The movie Crawl, a sad turgid swamp gator epic about a hurricane induced infestation of human-eating lizards, has found itself upstaged if not by reality, then at least by recent headlines suggesting the possibility of meth addicted gators on the prowl in Tennessee and Alabama. Read more.
That’s because law enforcement officers in Lorretto, Tennessee, kindly asked residents not to flush their meth out of consideration to the gators, who might not react well to the toxic stimulant. Biologists quoted in paragraph five give lie to the wonderfully salacious premise of the article. Gator experts pointed out that they’d never heard of such things in 40 years of research, pointing out that alligators and crocodiles would have to be injected with meth for it to have any effect.
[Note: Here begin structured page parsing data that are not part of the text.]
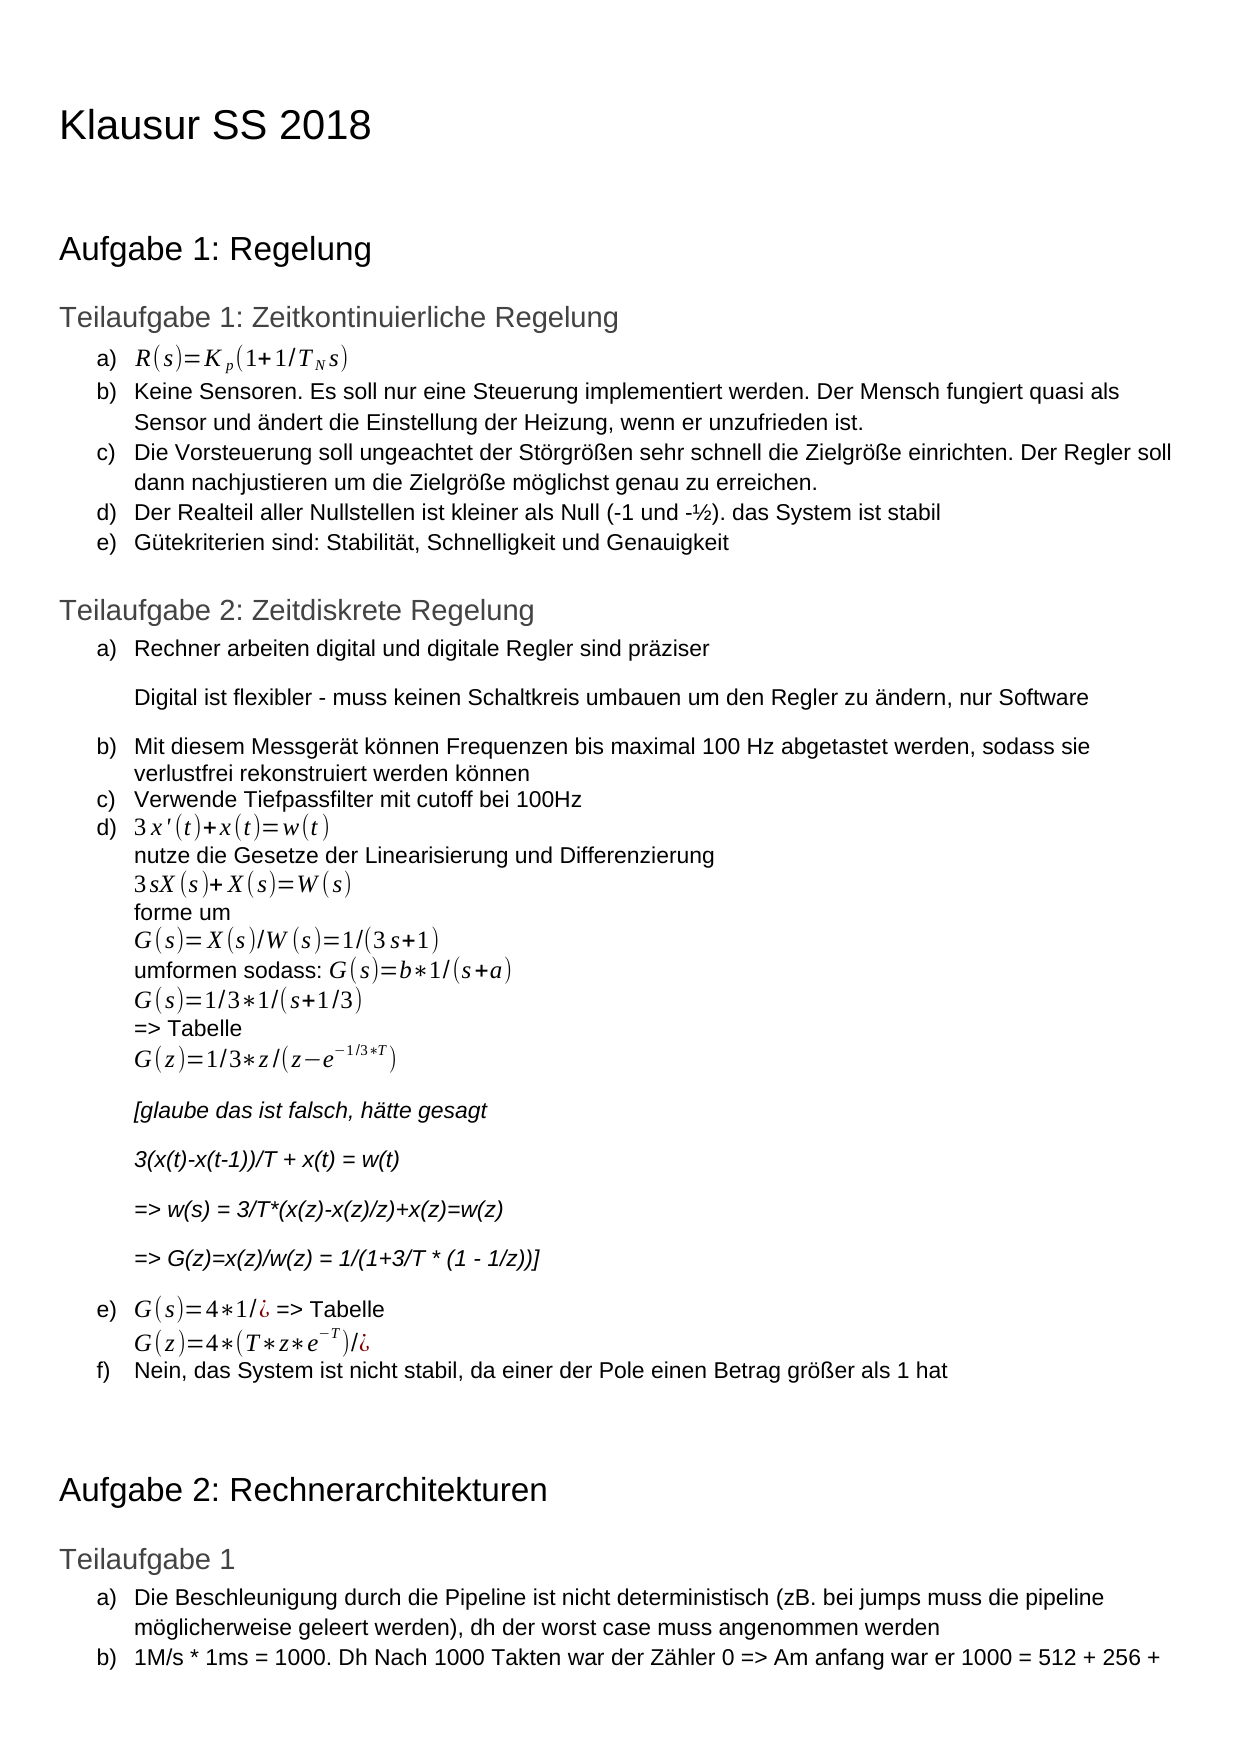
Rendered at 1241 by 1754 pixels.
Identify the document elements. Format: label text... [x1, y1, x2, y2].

list Nein, das System ist nicht stabil, da einer der Pole einen Betrag größer als 1 hat [96, 1357, 1181, 1383]
list Rechner arbeiten digital und digitale Regler sind präziser [96, 635, 1181, 661]
list Die Beschleunigung durch die Pipeline ist nicht deterministisch (zB. bei jumps muss die pipeline möglicherweise geleert werden), dh der worst case muss angenommen werden [96, 1584, 1181, 1641]
text 3(x(t)-x(t-1))/T + x(t) = w(t) [134, 1146, 1181, 1173]
text => G(z)=x(z)/w(z) = 1/(1+3/T * (1 - 1/z))] [134, 1245, 1181, 1271]
list Mit diesem Messgerät können Frequenzen bis maximal 100 Hz abgetastet werden, sodass sie verlustfrei rekonstruiert werden können [96, 733, 1181, 786]
list Keine Sensoren. Es soll nur eine Steuerung implementiert werden. Der Mensch fungiert quasi als Sensor und ändert die Einstellung der Heizung, wenn er unzufrieden ist. [96, 378, 1181, 435]
text => w(s) = 3/T*(x(z)-x(z)/z)+x(z)=w(z) [134, 1196, 1181, 1222]
list Der Realteil aller Nullstellen ist kleiner als Null (-1 und -½). das System ist stabil [96, 499, 1181, 525]
list Verwende Tiefpassfilter mit cutoff bei 100Hz [96, 786, 1181, 812]
subtitle Klausur SS 2018 [59, 101, 1181, 148]
list Die Vorsteuerung soll ungeachtet der Störgrößen sehr schnell die Zielgröße einrichten. Der Regler soll dann nachjustieren um die Zielgröße möglichst genau zu erreichen. [96, 439, 1181, 495]
subtitle Teilaufgabe 1: Zeitkontinuierliche Regelung [59, 301, 1181, 334]
subtitle Aufgabe 2: Rechnerarchitekturen [59, 1470, 1181, 1509]
subtitle Teilaufgabe 1 [59, 1542, 1181, 1576]
list nutze die Gesetze der Linearisierung und Differenzierung forme um umformen sodass: => Tabelle [96, 812, 1181, 1074]
list => Tabelle [96, 1294, 1181, 1357]
subtitle Teilaufgabe 2: Zeitdiskrete Regelung [59, 593, 1181, 626]
subtitle Aufgabe 1: Regelung [59, 229, 1181, 267]
list 1M/s * 1ms = 1000. Dh Nach 1000 Takten war der Zähler 0 => Am anfang war er 1000 = 512 + 256 + [96, 1644, 1181, 1671]
list Gütekriterien sind: Stabilität, Schnelligkeit und Genauigkeit [96, 529, 1181, 556]
text Digital ist flexibler - muss keinen Schaltkreis umbauen um den Regler zu ändern, nur Software [134, 684, 1181, 710]
text [glaube das ist falsch, hätte gesagt [134, 1097, 1181, 1123]
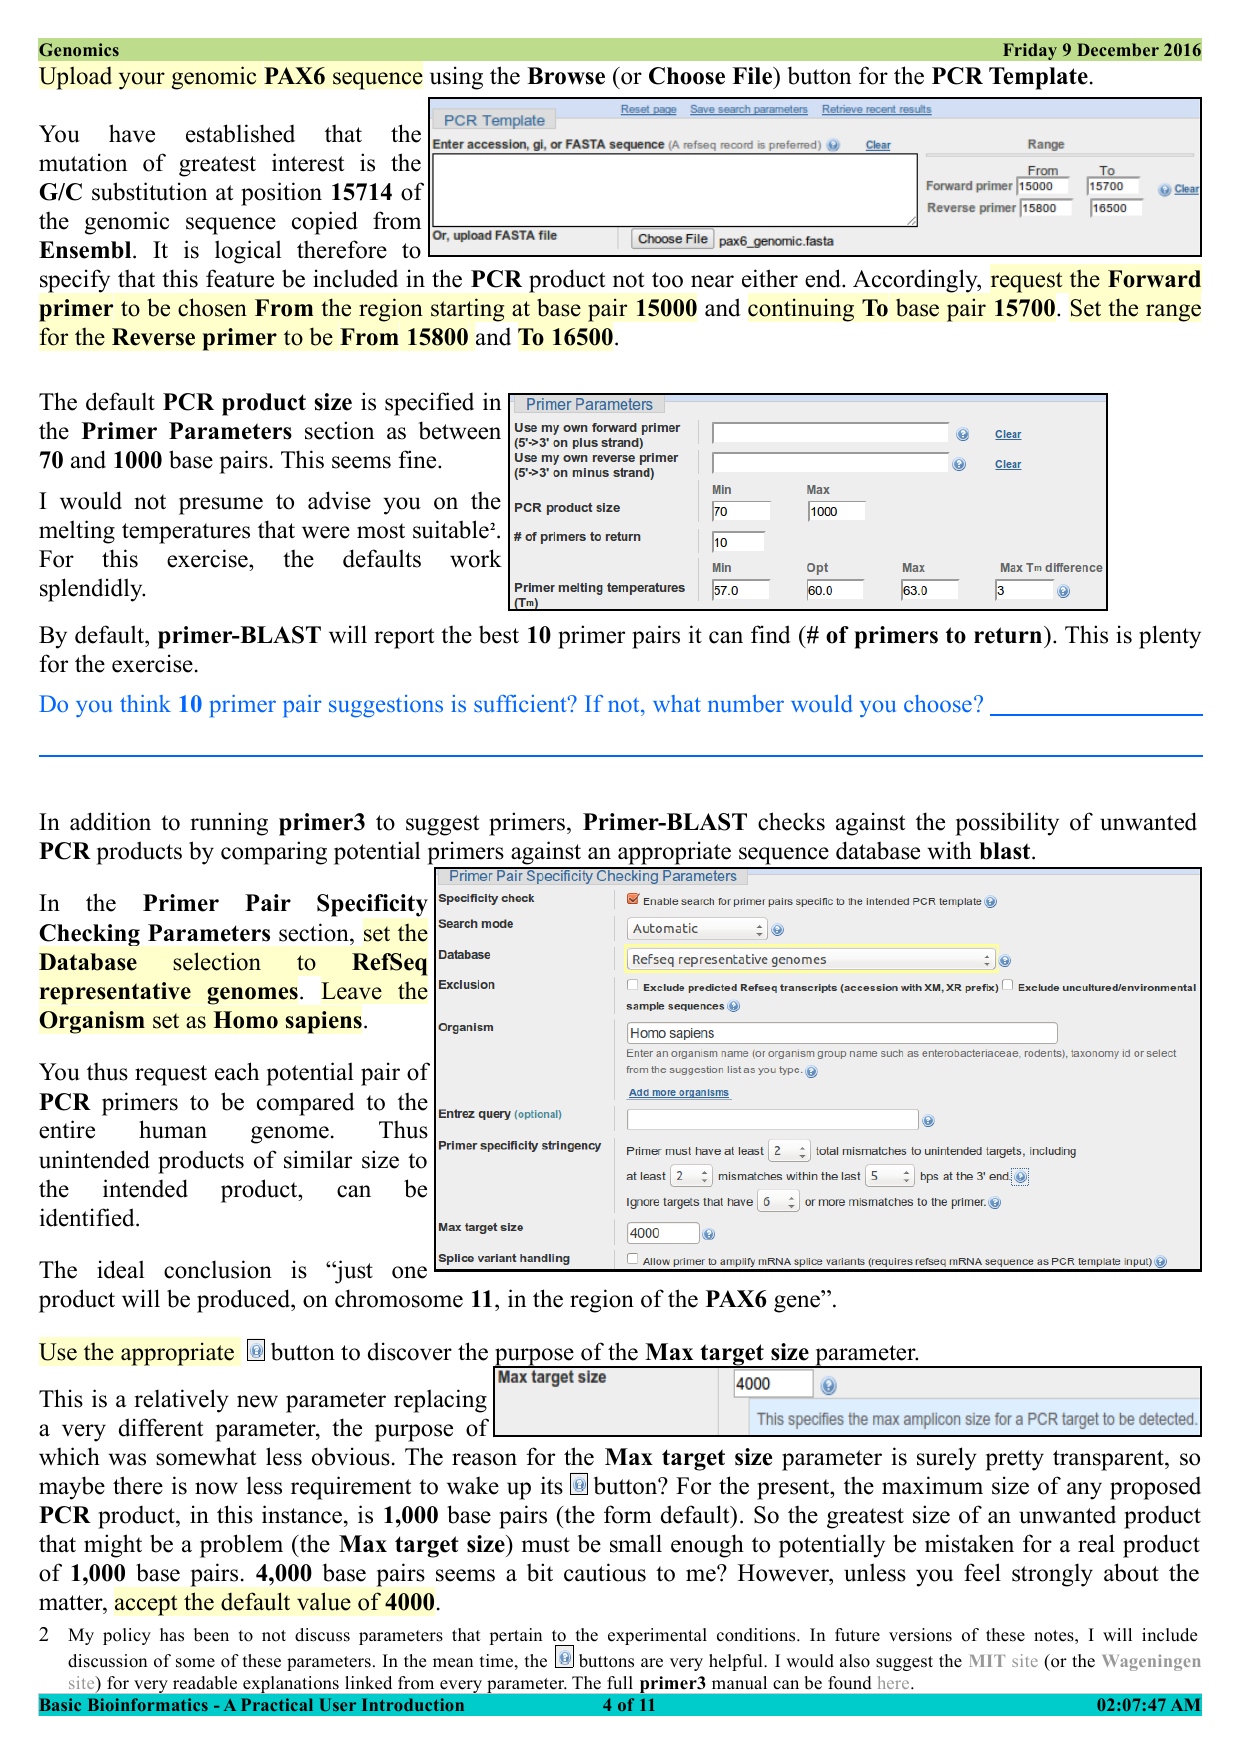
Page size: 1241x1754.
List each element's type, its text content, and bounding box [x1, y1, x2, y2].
The movie, co-produced by the great bump-jumper sensationalist Sam Raimi, is equally as disappointing, demonstrating what can go wrong when no real story line is offered. What Crawl — starring the underused and underappreciated Barry Pepper as Dave Keller, a boneheaded ornery swim-coach dad trapped in a flooding basement with a mess of hungry gators during a hurricane — is a premise, not a story. Although Raimi floors it — or at least appears to try to — the movie never kicks into any gear.
There’s a memorable shot from above as five gators converge voraciously upon a hapless first responder trying to help out Dave and his tough-plucky, but self-doubting swim star of a daughter, Haley (played by Kaya Scodelario), who came looking for him. Mostly, there’s not enough to make one jump. No explanation is offered as to why the storm causes such an inexplicable infestation of alligators, no effort made to pin this tale on the donkey of climate change. Ultimately, it’s claustrophobia porn. Father and daughter try to make it out alive as the basement fills up with water. Miraculously and mysteriously, they survive multiple gator chomps, the likes of which proved instantly fatal to everyone else so afflicted.
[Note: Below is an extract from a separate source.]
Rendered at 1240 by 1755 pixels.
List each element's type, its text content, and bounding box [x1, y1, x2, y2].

Still, it’s summertime and even a bad fright flick about gators run amok is a joyful occasion. Expect little and you won’t be too disappointed. For those looking for the best alligator movie ever made, I suggest you get your hands on the 1980 low-rent classic, Alligator, written by indie film director John Sayles, who used the proceeds to subsidize his rise to directorial fame. With Sayles at the keyboard, the plot cackles with self-inflicted delight over the gleeful tastelessness that ensues.
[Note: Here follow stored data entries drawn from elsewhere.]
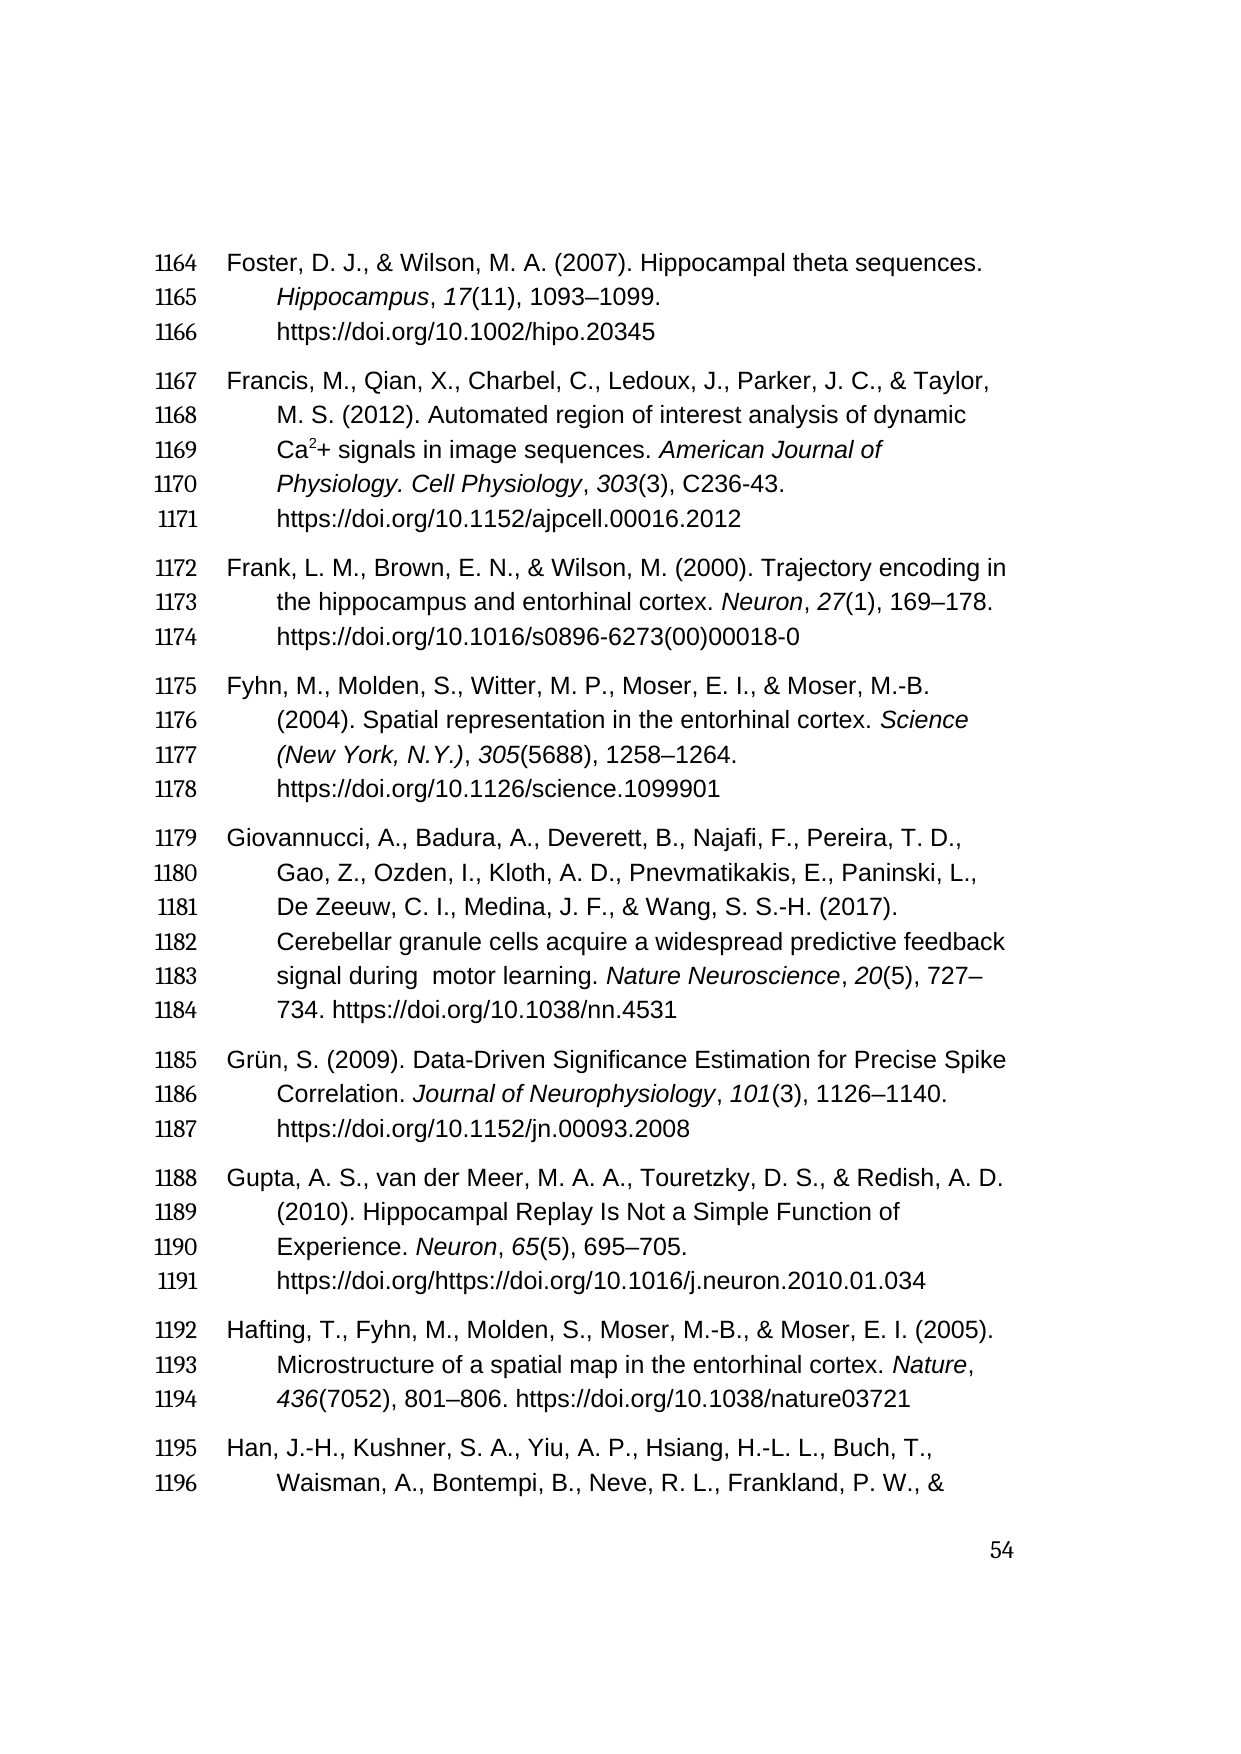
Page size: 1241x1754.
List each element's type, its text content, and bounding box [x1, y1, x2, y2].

text Foster, D. J., & Wilson, M. A. (2007). Hippocampal theta sequences. Hippocampus, 17(11), 1093–1099. https://doi.org/10.1002/hipo.20345 [226, 248, 1014, 345]
text Francis, M., Qian, X., Charbel, C., Ledoux, J., Parker, J. C., & Taylor, M. S. (2012). Automated region of interest analysis of dynamic Ca2+ signals in image sequences. American Journal of Physiology. Cell Physiology, 303(3), C236-43. https://doi.org/10.1152/ajpcell.00016.2012 [226, 366, 1014, 532]
text Han, J.-H., Kushner, S. A., Yiu, A. P., Hsiang, H.-L. L., Buch, T., Waisman, A., Bontempi, B., Neve, R. L., Frankland, P. W., & [226, 1433, 1014, 1496]
text Grün, S. (2009). Data-Driven Significance Estimation for Precise Spike Correlation. Journal of Neurophysiology, 101(3), 1126–1140. https://doi.org/10.1152/jn.00093.2008 [226, 1044, 1014, 1142]
text Fyhn, M., Molden, S., Witter, M. P., Moser, E. I., & Moser, M.-B. (2004). Spatial representation in the entorhinal cortex. Science (New York, N.Y.), 305(5688), 1258–1264. https://doi.org/10.1126/science.1099901 [226, 671, 1014, 803]
text Gupta, A. S., van der Meer, M. A. A., Touretzky, D. S., & Redish, A. D. (2010). Hippocampal Replay Is Not a Simple Function of Experience. Neuron, 65(5), 695–705. https://doi.org/https://doi.org/10.1016/j.neuron.2010.01.034 [226, 1163, 1014, 1295]
text Giovannucci, A., Badura, A., Deverett, B., Najafi, F., Pereira, T. D., Gao, Z., Ozden, I., Kloth, A. D., Pnevmatikakis, E., Paninski, L., De Zeeuw, C. I., Medina, J. F., & Wang, S. S.-H. (2017). Cerebellar granule cells acquire a widespread predictive feedback signal during motor learning. Nature Neuroscience, 20(5), 727–734. https://doi.org/10.1038/nn.4531 [226, 823, 1014, 1024]
text Frank, L. M., Brown, E. N., & Wilson, M. (2000). Trajectory encoding in the hippocampus and entorhinal cortex. Neuron, 27(1), 169–178. https://doi.org/10.1016/s0896-6273(00)00018-0 [226, 553, 1014, 650]
text Hafting, T., Fyhn, M., Molden, S., Moser, M.-B., & Moser, E. I. (2005). Microstructure of a spatial map in the entorhinal cortex. Nature, 436(7052), 801–806. https://doi.org/10.1038/nature03721 [226, 1315, 1014, 1413]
In Alligator there’s an evil pharmaceutical company doing clandestine research on a growth serum. Dogs are kidnapped as unwitting guinea pigs and when they’ve served their diabolical purposes, their canine carcasses are dumped into the sewer, where they are feasted upon by a tiny pet gator — bought by a little girl at a Florida amusement park — that gets flushed down the toilet by an irate father. No one is surprised when that little critter grows to be the size of a Greyhound Bus and then swims from backyard pool to backyard pool, snacking occasionally on innocent if bratty six-year-olds. Alligator addresses important social issues as well, dispatching a comically self-satisfied racist big game hunter — Donald Trump Junior springs immediately to mind — sent to save the town into the jaws of doom.